The event, this year taking place in the northern city of Liverpool, kicked off two days after the British government, under new prime minister Liz Truss, said it would scrap the 45 per cent tax rate on earnings over £150,000 and forge ahead with plans to boost growth.

The Labour Party has seized on the planned tax cut as a crux issue for hard-at-heel Britons who are struggling through the worst cost of living rise in decades. “I do not think that the choice to have tax cuts for those that are earning hundreds of thousands of pounds is the right choice when our economy is struggling the way it is, working people are struggling in the way they are,” Labour leader Sir Keir Starmer told the BBC.

Andy Burnham, the Mayor of Manchester, one of England’s largest cities said the policy was “immoral”.

Income taxes for so-called higher earners will remain rather heavy overall, however, with earnings over £50,271 continuing to be taxed at 40 per cent.

Labour suffered a crushing defeat in the last general election in 2019 under previous leader Jeremy Corbyn, with ousted Conservative leader Boris Johnson winning the Conservatives’ biggest parliamentary majority since the Margaret Thatcher era.

Labour is therefore using this conference as a way of repositioning itself as a supposedly credible government in waiting.

Sir Keir claimed there was now “belief in a Labour government” among an electorate that is coping with soaring energy bills that have helped push inflation up to 9.9 per cent while workers get only modest wage increases.

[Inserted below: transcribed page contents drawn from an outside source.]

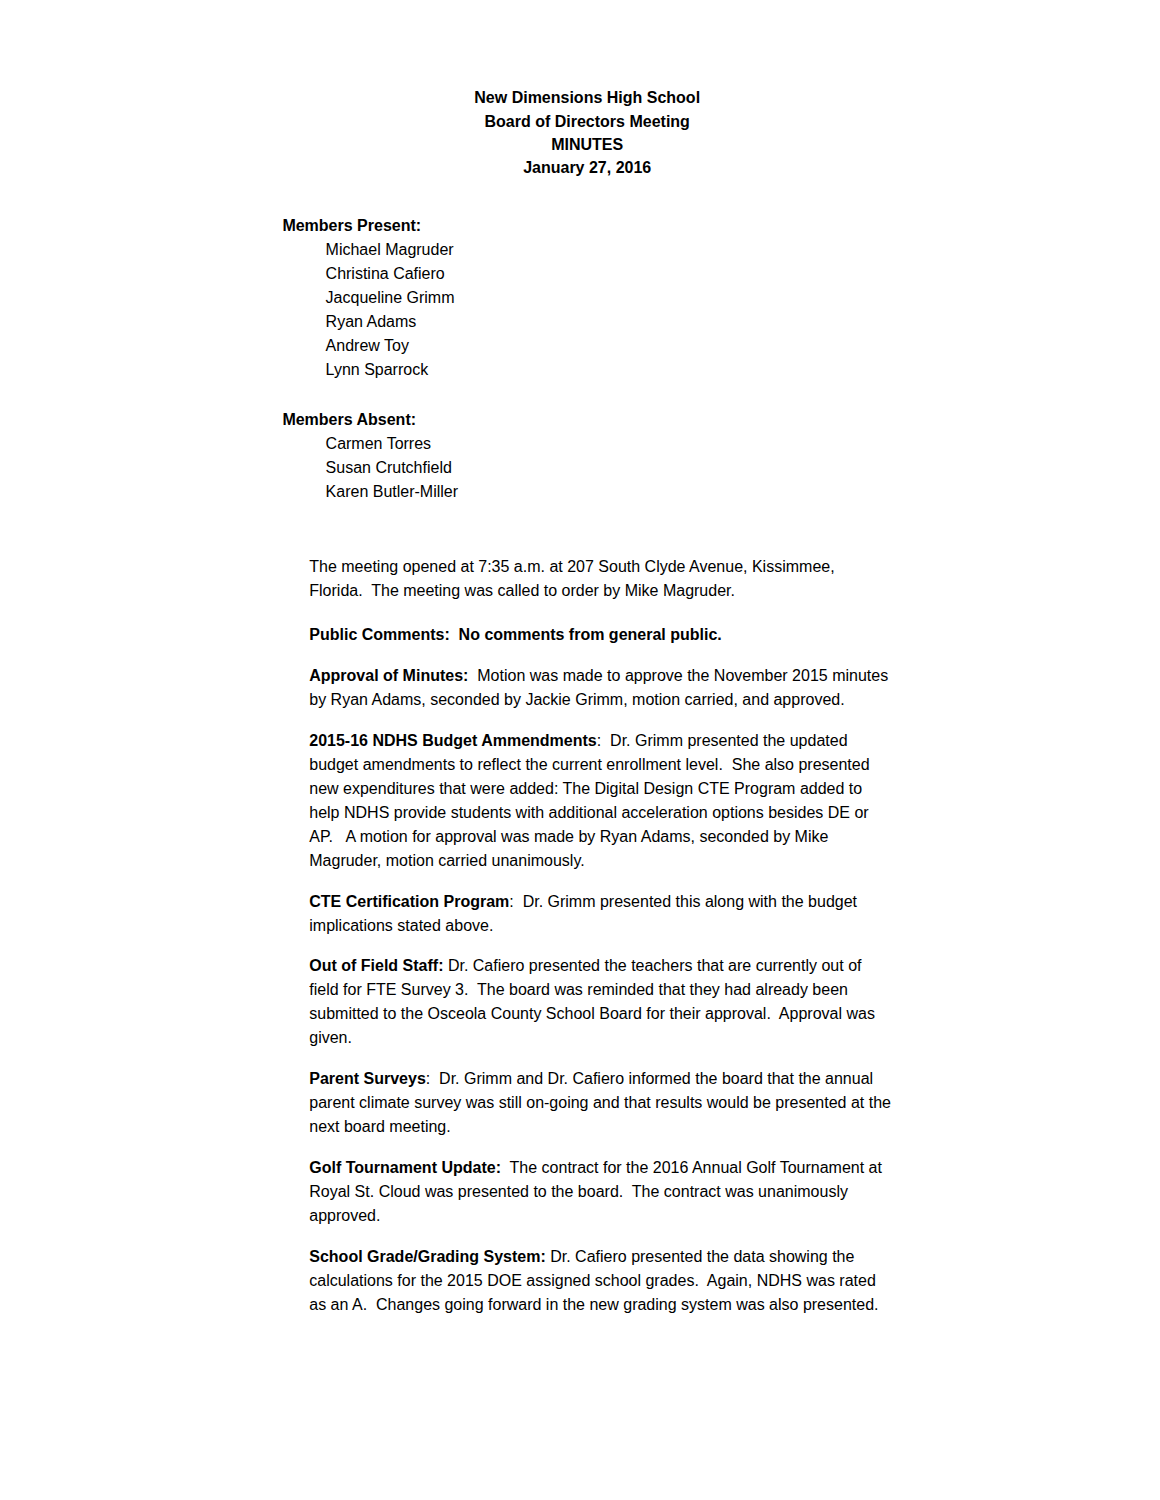New Dimensions High School Board of Directors Meeting MINUTES January 27, 2016
Members Present:
Michael Magruder
Christina Cafiero
Jacqueline Grimm
Ryan Adams
Andrew Toy
Lynn Sparrock
Members Absent:
Carmen Torres
Susan Crutchfield
Karen Butler-Miller
The meeting opened at 7:35 a.m. at 207 South Clyde Avenue, Kissimmee, Florida. The meeting was called to order by Mike Magruder.
Public Comments: No comments from general public.
Approval of Minutes: Motion was made to approve the November 2015 minutes by Ryan Adams, seconded by Jackie Grimm, motion carried, and approved.
2015-16 NDHS Budget Ammendments: Dr. Grimm presented the updated budget amendments to reflect the current enrollment level. She also presented new expenditures that were added: The Digital Design CTE Program added to help NDHS provide students with additional acceleration options besides DE or AP. A motion for approval was made by Ryan Adams, seconded by Mike Magruder, motion carried unanimously.
CTE Certification Program: Dr. Grimm presented this along with the budget implications stated above.
Out of Field Staff: Dr. Cafiero presented the teachers that are currently out of field for FTE Survey 3. The board was reminded that they had already been submitted to the Osceola County School Board for their approval. Approval was given.
Parent Surveys: Dr. Grimm and Dr. Cafiero informed the board that the annual parent climate survey was still on-going and that results would be presented at the next board meeting.
Golf Tournament Update: The contract for the 2016 Annual Golf Tournament at Royal St. Cloud was presented to the board. The contract was unanimously approved.
School Grade/Grading System: Dr. Cafiero presented the data showing the calculations for the 2015 DOE assigned school grades. Again, NDHS was rated as an A. Changes going forward in the new grading system was also presented.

He pledged to reverse the planned income tax cut for the highest-earning Britons — who were subject to a 50 per cent tax on earnings over £150,000 (~$163,000) when Labour was in power — and to hit energy producers for another windfall tax on bumper profits.

He also said his government would splurge more public money on the green agenda, claiming this would speed the transition from fossil fuels.

Truss’s government has rejected another windfall tax on energy producers — on top of the one that has already been imposed — in the belief that it will discourage investment.

She will subsidise energy bills for citizens and businesses, however, at a cost to taxpayers estimated at more than 150 billion pounds (~$163 billion).